With a shortage of test kits, most doctors would likely not use them for people with mild symptoms, he said. “We definitely had patients come in expecting tests; they’ve been told they could get a test” for COVID-19, Cioe-Peña added. “I think there have been lots of mixed messages” from the government, experts on TV, news reports, social media and employers, he added.
There are some employers, for example, that have been asking their employees to be tested for COVID-19 before coming to work “which again, creates fear and false expectations” Cioe-Peña said. Most of those healthy people won’t be given a coronavirus test when they go and ask for it.
Rather, testing priority is for patients in intensive care units who have severe respiratory distress and require a lot of support, those who need to be admitted to the hospital for other reasons, those traveling from countries that have been affected heavily by the new coronavirus or those in contact with confirmed cases, Cioe-Peña said.
Still, Northwell Health, with its own lab-made tests, is one of the first private labs in New York to be able to do testing on their own. However, Northwell Health’s labs serve 23 hospitals and 800 facilities and can run only 80 to 90 tests a day, he added.

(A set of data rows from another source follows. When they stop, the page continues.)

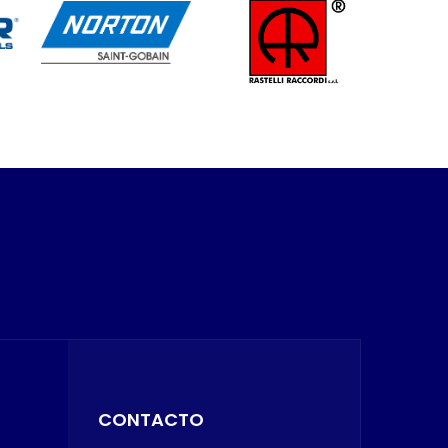
CONTACTO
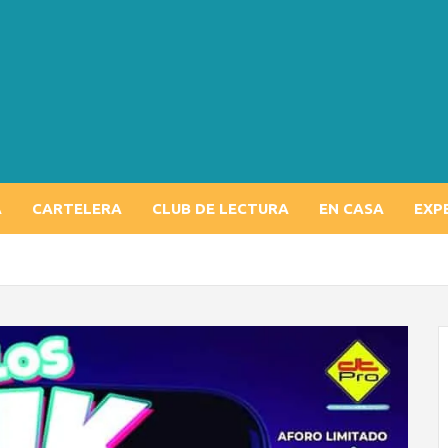
A
CARTELERA
CLUB DE LECTURA
EN CASA
EXP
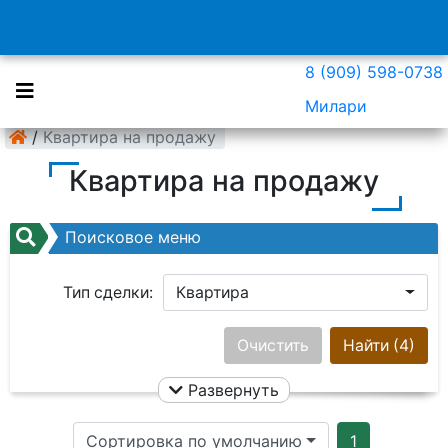
8 (909) 598-0738
Милари
/
Квартира на продажу
Квартира на продажу
Поисковое меню
Тип сделки:
Квартира
Район:
Ничего не выбрано
Очистить
Найти
(4)
Развернуть
Цена:
Сортировка по умолчанию
1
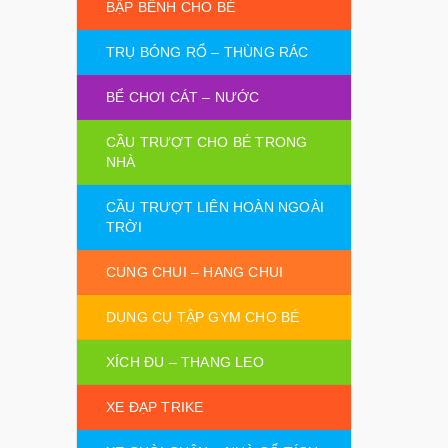
BẬP BÊNH CHO BÉ
TRỤ BÓNG RỔ – THÙNG RÁC
BỂ CHƠI CÁT – NƯỚC
CẦU TRƯỢT CHO BÉ TRONG
NHÀ
CẦU TRƯỢT LIÊN HOÀN NGOÀI
TRỜI
CUNG CHUI – HANG CHUI
DỤNG CỤ TẬP GYM CHO BÉ
XÍCH ĐU – THANG LEO
XE ĐẠP TRIKE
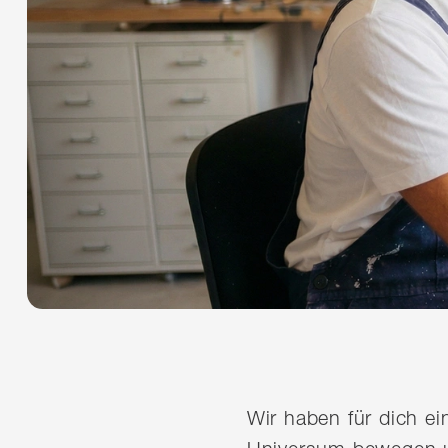
Wir haben für dich e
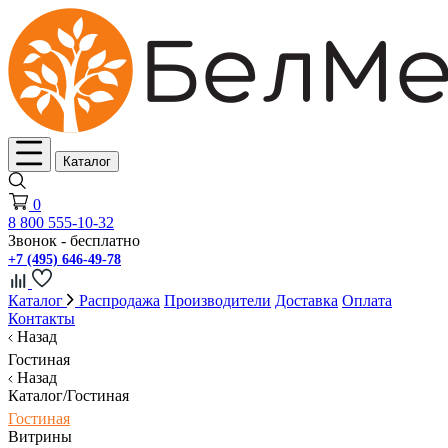
Каталог
0
8 800 555-10-32
Звонок - бесплатно
+7 (495) 646-49-78
Каталог
Распродажа
Производители
Доставка
Оплата
Контакты
Назад
Гостиная
Назад
Каталог/Гостиная
Гостиная
Витрины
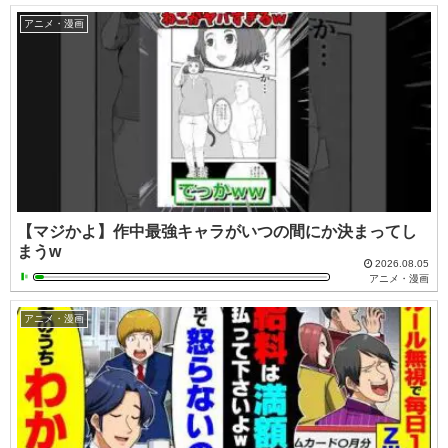
アニメ・漫画
【マジかよ】作中最強キャラがいつの間にか決まってし
まうw
2026.08.05
アニメ・漫画
アニメ・漫画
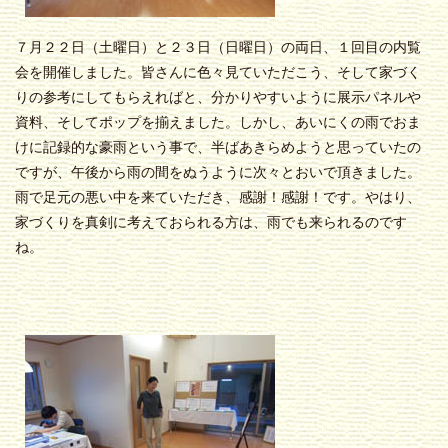
７月２２日（土曜日）と２３日（日曜日）の両日、１回目の内覧
会を開催しました。皆さんに色々見ていただこう、そして家づく
りの参考にしてもらえればと、分かりやすいように展示パネルや
資料、そしてポップを揃えました。しかし、あいにくの雨でおま
けに記録的な豪雨という事で、半ばあきらめようと思っていたの
ですが、午後から雨の間をぬうように次々とおいで頂きました。
雨で足元の悪い中を来ていただき、感謝！感謝！です。やはり、
家づくりを真剣に考えておられる方は、雨でも来られるのです
ね。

Technicians conduct those tests manually — something that also takes time, Cioe-Peña said. Northwell Health is currently working on developing a semiautomated or fully automated way to conduct the tests in the lab so that they can hasten the process, he added.

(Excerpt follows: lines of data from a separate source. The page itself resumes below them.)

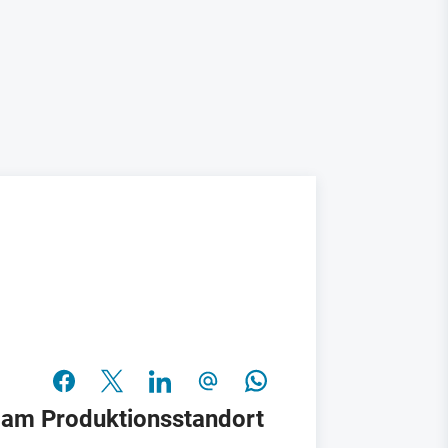
r am Produktionsstandort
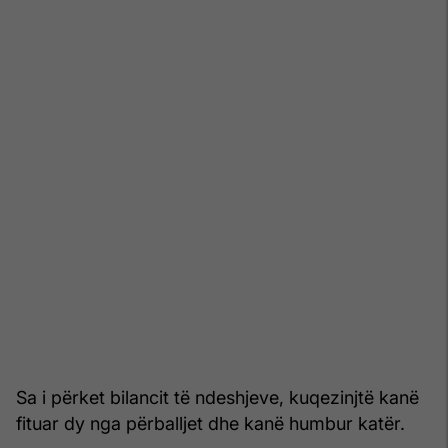
Sa i përket bilancit të ndeshjeve, kuqezinjtë kanë
fituar dy nga përballjet dhe kanë humbur katër.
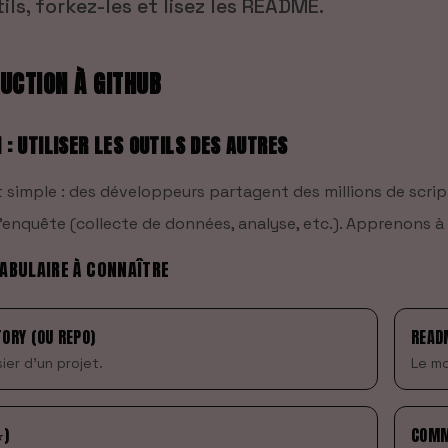
ils, forkez-les et lisez les README.
UCTION À GITHUB
1 : UTILISER LES OUTILS DES AUTRES
st simple : des développeurs partagent des millions de scr
enquête (collecte de données, analyse, etc.). Apprenons à le
CABULAIRE À CONNAÎTRE
TORY (OU REPO)
READ
ier d'un projet.
Le mo
⭐)
COMM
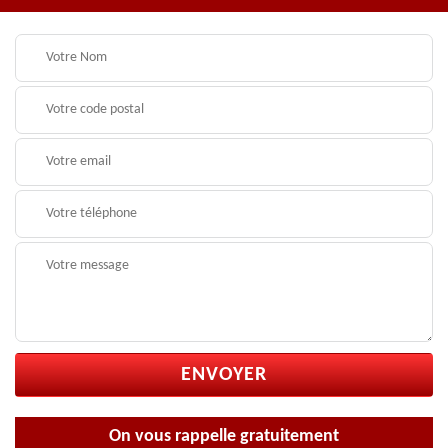
On vous rappelle gratuitement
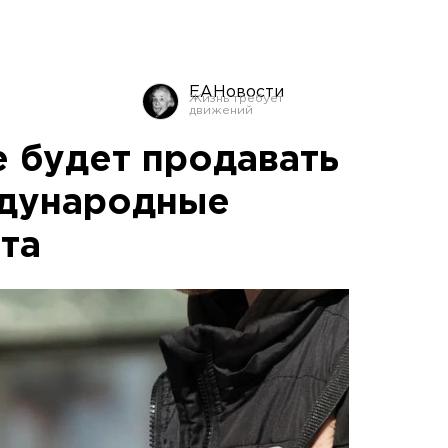
ЕАНовости
 будет продавать
ждународные
та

Eventually, as more tests become available, it will be important to test even mild cases so doctors and health officials can track the number of cases and figure out whether the numbers have started decreasing, he added. Currently, he said, officials know cases are increasing in New York City.

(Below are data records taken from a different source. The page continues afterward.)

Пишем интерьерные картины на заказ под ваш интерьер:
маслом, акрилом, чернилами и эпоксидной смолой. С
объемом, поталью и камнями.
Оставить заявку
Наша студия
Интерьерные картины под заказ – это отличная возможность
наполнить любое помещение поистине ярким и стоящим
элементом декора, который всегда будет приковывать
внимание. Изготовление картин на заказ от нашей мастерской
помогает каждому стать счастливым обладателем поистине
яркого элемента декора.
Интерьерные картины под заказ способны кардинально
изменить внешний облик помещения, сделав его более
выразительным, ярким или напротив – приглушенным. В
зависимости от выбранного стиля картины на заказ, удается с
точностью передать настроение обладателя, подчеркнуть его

Testing wouldn’t change treatment for people with mild symptoms, and these people should just recover from home for now, he said. If patients develop more-serious symptoms, such as breathing difficulties — or they are concerned about a risk factor, such as an underlying disease — they should call their doctor or local ER before going in, Cioe-Peña said.
But these guidelines have not been very clear to the general public. “I don’t think it’s fair to blame a person frustrated in urgent care,” Cioe-Peña said. In communicating with the public, the government should have been much more specific about who can be tested for COVID-19, he added.
Hospital staff told Sweeney that if her symptoms became more severe, she shouldn’t come back to the hospital but instead call her primary care doctor. But considering the doctor’s office wasn’t helpful over the phone, Wolchover said, they don’t know what they’ll do if Sweeney’s symptoms worsen. Thankfully, Sweeney seems to be doing better, Wolchover said.
They are both self-quarantining themselves for now.